- Selected text
The Snowden Effect and the Liberal Implosion

We haven’t seen anything like this since the Vietnam war era: an administration caught red-handed illegally and systematically spying on Americans in the midst of an increasingly unpopular war. At that time, too, the political class was badly divided, with the hard-liners circling their wagons against the rising tide of popular outrage and the dissenters auguring a new and not-so-Silent Majority.

While the Vietnam conflict dragged on for years without much protest aside from a marginal group of extreme leftists, as more troops were sent and the conflict expanded in scope the massive demonstrations against the war began to shake the heretofore solid unity of center-left liberals who constituted the electoral base of the Democratic party. The cold war liberalism of the Arthur Schlesingers and the George Meanys was the main intellectual and political bulwark of the war’s defenders, but that fortress was stormed and taken by the "new politics" crowd, who took over from the defeated supporters of Hubert Humphrey and LBJ’s old gang and handed the party’s nomination to George McGovern.

With the news that the Privacy and Civil Liberties Oversight Board (PCLOB) has handed in a report declaring the National Security Agency’s meta-data dragnet flat out illegal it is clear that Edward Snowden’s revelations have badly split a political class that was once pretty much united in its fulsome support for the national security status quo. This comes on the heels of a new poll that shows the majority of Americans oppose the NSA’s data dragnet – with an even larger majority contending that the main danger to their welfare is their own government.

Yet history never repeats itself exactly: there are endless variations, and the one we are living through now is extraordinary in the sense that it inverts its precursor. The tumult of the Sixties was provoked in large part by ostensible conservatives who badly overreached: our current state of affairs is the result of "liberals" of a Rooseveltian stripe who have gone a step too far.

President Barack Obama, who campaigned on a platform of government "transparency," and promised to protect whistleblowers, long ago surpassed Richard Milhous Nixon in his paranoid penchant for secrecy: his Justice Department has relentlessly pursued leakers with the zeal of Inspector Javert. Not only that, but a good many of his Boomer acolytes, who spent the Sixties marching in the streets against government repression under J. Edgar Hoover’s watchful eye, are now defending the little J. Edgars of our own time as they sit at their computer stations at NSA headquarters reading our emails. Sean Wilentz, a sixty-something year old Princeton professor and historian, who recently authored a vicious attack on opponents of the Surveillance State, has a photo of Bob Dylan as his Twitter avatar. Do we all become what we loathe in the end?

Wilentz is concerned to save liberalism from the libertarian invasion of its moral high ground from the Snowdens, the Greenwalds, and the Assanges, but I have news for him: the times, they are a changin’!

Liberalism isn’t what it used to be: liberals don’t even call themselves liberals anymore. Today they’re "progressives" – a label with quite unfortunate historical antecedents, among them explicit racism, blunderbuss imperialism, and the hubris of alleged expertise. But our progressives aren’t big on history, an inherently conservative preoccupation.

- Work required
Continue the essay on the Snowden revelations and the split among liberals, beginning right after its last sentence.

- Excerpted records
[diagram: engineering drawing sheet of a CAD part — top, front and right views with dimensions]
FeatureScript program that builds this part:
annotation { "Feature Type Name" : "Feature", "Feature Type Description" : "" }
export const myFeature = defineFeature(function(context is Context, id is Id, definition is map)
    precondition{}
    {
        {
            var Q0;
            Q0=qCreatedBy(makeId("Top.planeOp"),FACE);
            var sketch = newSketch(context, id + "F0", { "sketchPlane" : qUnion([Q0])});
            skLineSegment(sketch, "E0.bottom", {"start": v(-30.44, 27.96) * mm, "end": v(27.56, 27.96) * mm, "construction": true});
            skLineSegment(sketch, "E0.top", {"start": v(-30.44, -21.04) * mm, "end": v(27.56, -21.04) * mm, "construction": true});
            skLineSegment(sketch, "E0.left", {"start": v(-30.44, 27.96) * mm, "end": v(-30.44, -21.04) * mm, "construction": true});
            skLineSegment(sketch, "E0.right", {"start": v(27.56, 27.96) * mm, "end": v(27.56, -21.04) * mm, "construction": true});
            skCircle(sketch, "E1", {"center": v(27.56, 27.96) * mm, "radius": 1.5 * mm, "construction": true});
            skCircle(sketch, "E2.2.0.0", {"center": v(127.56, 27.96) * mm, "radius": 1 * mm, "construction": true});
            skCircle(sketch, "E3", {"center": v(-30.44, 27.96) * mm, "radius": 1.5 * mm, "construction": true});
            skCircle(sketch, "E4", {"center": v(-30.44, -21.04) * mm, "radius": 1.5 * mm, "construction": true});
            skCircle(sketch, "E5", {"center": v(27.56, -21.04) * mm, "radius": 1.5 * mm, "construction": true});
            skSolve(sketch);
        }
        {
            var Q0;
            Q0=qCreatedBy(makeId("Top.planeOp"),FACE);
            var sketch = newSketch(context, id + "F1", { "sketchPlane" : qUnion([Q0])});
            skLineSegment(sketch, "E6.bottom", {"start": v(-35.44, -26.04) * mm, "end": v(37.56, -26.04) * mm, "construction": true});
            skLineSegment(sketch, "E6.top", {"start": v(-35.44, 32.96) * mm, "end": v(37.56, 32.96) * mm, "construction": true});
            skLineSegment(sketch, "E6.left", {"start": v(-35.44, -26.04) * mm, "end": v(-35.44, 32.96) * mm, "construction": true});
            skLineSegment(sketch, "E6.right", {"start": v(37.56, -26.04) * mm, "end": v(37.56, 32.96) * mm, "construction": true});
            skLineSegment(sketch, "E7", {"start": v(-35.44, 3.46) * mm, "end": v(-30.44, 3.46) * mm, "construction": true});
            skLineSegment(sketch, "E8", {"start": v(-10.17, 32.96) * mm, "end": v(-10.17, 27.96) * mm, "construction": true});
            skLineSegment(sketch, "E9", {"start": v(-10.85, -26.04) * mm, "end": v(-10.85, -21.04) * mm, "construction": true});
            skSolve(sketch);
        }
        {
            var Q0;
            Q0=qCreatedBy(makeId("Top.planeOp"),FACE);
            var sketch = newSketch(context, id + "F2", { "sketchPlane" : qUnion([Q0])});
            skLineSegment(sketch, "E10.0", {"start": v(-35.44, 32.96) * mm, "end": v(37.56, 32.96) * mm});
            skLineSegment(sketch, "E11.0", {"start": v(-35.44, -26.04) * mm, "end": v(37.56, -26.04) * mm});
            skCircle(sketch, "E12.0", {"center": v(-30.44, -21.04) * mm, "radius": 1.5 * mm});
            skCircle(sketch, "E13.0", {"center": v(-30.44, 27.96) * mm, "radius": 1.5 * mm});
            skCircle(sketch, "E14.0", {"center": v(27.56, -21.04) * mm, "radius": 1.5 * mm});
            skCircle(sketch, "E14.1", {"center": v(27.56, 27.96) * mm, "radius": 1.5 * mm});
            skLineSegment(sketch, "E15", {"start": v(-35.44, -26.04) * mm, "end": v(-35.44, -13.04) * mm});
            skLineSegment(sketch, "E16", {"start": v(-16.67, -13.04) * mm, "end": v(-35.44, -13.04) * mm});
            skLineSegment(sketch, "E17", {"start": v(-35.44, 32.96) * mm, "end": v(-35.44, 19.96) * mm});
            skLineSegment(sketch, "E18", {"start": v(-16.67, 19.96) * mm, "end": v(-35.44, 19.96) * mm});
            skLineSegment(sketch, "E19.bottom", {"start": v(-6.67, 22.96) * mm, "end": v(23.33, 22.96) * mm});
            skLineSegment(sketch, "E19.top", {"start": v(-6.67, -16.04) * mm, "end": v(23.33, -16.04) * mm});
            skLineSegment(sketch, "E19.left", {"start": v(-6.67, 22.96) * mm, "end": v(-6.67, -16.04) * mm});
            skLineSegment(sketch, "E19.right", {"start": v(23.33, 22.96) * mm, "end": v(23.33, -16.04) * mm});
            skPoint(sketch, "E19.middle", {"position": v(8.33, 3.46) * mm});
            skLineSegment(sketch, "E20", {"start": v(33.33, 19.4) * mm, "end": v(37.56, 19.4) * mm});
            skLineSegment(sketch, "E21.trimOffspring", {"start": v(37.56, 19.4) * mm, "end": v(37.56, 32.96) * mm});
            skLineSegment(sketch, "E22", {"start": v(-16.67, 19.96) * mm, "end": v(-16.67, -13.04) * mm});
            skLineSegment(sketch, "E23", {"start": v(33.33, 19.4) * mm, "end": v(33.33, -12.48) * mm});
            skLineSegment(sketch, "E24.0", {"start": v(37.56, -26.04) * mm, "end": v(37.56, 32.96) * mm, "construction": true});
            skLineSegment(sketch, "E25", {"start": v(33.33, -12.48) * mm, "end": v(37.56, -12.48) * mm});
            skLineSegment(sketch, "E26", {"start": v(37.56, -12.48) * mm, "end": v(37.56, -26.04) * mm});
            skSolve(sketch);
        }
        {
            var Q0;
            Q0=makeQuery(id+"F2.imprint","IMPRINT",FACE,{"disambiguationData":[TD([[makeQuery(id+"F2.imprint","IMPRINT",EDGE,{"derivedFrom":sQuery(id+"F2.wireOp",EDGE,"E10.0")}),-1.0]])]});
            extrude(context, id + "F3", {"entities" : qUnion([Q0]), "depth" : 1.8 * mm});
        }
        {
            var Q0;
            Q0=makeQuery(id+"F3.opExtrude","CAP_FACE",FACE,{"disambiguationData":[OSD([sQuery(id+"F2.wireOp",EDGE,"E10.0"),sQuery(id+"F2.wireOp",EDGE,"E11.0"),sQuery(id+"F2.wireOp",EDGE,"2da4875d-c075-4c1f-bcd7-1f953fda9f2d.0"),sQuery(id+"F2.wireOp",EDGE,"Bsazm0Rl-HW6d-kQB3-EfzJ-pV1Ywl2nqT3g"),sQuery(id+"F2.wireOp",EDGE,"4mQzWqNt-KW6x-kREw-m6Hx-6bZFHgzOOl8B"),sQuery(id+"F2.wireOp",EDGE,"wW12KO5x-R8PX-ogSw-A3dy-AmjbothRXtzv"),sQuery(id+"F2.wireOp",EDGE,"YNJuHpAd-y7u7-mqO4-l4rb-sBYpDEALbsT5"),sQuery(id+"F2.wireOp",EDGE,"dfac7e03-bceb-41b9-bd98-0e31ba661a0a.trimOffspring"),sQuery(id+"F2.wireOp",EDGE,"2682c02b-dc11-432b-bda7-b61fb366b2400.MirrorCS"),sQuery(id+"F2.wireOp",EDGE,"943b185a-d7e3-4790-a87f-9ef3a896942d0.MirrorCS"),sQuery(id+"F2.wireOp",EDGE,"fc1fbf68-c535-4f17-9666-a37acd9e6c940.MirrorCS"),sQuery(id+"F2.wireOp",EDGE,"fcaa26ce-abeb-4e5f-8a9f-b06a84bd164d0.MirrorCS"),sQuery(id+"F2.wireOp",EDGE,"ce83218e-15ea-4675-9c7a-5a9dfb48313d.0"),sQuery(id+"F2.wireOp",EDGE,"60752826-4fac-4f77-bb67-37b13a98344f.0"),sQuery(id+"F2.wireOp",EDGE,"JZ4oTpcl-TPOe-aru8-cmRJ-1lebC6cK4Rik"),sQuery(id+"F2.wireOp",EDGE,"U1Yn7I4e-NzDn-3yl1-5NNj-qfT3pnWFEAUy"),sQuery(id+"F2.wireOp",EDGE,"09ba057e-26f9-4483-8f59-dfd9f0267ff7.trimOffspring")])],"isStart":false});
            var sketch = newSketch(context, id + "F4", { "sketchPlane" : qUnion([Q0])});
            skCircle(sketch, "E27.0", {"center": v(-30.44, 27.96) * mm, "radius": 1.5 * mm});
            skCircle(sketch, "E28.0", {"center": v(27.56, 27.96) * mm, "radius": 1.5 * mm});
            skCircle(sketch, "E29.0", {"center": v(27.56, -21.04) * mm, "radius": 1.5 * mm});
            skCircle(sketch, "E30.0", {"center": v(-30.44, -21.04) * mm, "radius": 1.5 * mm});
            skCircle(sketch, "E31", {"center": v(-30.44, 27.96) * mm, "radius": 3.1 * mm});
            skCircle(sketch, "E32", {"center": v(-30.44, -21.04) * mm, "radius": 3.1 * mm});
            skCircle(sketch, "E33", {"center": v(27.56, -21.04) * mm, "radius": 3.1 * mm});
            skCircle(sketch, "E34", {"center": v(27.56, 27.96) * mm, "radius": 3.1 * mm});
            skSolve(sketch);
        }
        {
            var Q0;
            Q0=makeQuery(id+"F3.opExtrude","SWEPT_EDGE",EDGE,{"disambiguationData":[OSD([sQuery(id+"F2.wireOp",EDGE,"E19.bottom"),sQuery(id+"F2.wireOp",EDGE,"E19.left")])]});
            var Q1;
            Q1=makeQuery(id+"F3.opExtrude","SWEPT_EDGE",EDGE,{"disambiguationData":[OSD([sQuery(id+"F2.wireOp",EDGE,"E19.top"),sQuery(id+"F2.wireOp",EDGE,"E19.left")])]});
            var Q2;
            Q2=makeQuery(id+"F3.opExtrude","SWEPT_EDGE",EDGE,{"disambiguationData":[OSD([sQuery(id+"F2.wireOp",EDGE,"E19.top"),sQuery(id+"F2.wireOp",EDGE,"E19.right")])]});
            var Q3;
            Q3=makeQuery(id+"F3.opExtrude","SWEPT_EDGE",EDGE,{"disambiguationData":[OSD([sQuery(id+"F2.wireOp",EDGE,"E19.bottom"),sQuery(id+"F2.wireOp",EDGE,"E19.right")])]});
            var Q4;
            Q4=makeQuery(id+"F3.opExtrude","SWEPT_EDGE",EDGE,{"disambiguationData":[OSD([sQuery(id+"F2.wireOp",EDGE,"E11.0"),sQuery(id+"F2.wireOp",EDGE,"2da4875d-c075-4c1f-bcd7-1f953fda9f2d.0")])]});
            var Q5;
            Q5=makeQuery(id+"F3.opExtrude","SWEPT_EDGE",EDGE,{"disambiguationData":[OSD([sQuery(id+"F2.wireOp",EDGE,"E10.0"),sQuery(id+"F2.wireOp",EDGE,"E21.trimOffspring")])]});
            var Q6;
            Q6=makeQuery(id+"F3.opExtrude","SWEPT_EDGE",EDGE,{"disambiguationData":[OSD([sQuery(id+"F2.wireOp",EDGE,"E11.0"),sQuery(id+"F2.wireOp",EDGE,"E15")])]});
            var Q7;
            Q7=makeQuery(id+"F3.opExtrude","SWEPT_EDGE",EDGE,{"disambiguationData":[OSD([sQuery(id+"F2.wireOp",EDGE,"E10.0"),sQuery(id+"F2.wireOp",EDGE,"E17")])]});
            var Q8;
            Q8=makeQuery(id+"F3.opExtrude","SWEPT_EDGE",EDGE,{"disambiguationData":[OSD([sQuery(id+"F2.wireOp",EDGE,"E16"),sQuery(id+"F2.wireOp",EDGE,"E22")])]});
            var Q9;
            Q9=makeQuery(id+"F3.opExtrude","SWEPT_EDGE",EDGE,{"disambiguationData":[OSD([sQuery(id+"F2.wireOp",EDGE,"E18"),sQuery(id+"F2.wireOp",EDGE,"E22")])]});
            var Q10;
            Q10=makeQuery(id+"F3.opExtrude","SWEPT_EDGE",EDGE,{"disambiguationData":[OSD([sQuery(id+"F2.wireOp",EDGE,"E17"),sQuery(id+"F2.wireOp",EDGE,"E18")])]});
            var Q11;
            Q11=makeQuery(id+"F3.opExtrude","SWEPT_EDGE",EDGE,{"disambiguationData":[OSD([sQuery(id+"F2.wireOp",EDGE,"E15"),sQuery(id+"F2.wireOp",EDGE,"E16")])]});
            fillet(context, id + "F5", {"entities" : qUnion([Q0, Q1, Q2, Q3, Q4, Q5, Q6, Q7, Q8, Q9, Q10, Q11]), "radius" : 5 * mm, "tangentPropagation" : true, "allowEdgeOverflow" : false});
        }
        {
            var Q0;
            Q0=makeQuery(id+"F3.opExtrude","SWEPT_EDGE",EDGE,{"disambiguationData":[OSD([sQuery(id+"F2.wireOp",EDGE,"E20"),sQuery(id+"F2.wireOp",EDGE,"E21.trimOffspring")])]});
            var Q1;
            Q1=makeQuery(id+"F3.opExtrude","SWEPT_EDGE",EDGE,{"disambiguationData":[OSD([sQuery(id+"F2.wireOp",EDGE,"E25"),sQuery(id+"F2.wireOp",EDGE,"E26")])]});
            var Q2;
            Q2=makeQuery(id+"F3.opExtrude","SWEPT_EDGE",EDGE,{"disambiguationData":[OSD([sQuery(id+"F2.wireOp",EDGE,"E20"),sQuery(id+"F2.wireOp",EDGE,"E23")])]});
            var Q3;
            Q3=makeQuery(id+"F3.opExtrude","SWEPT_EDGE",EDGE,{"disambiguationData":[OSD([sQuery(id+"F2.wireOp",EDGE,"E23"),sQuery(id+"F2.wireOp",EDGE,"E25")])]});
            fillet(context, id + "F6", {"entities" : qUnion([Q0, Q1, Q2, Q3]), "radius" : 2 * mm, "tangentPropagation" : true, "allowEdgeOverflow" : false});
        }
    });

- Reply
Here again, history repeats itself, this time following the old script a bit more closely: just as Franklin Delano Roosevelt initially appeared on the scene as a messianic populist figure who would drive the money-changers from the temple of American democracy and deliver a "New Deal" for the Common Man – and wound up delivering the country into the grasping hands of his corporate allies – so in our own day the same pattern emerges. A "progressive" President, elected and reelected in the midst of economic turmoil and a wave of discontent with the conservative status quo, winds up handing the economy over to the same Wall Street moneychangers who brought it down in the first place. Repeatedly promising the voters that he would keep us out of war, Roosevelt kept his cards close to his chest as he plotted and schemed to provoke the Germans into attacking American shipping in the Atlantic. In the end he had to settle for Pearl Harbor, but that proved sufficient for his purposes.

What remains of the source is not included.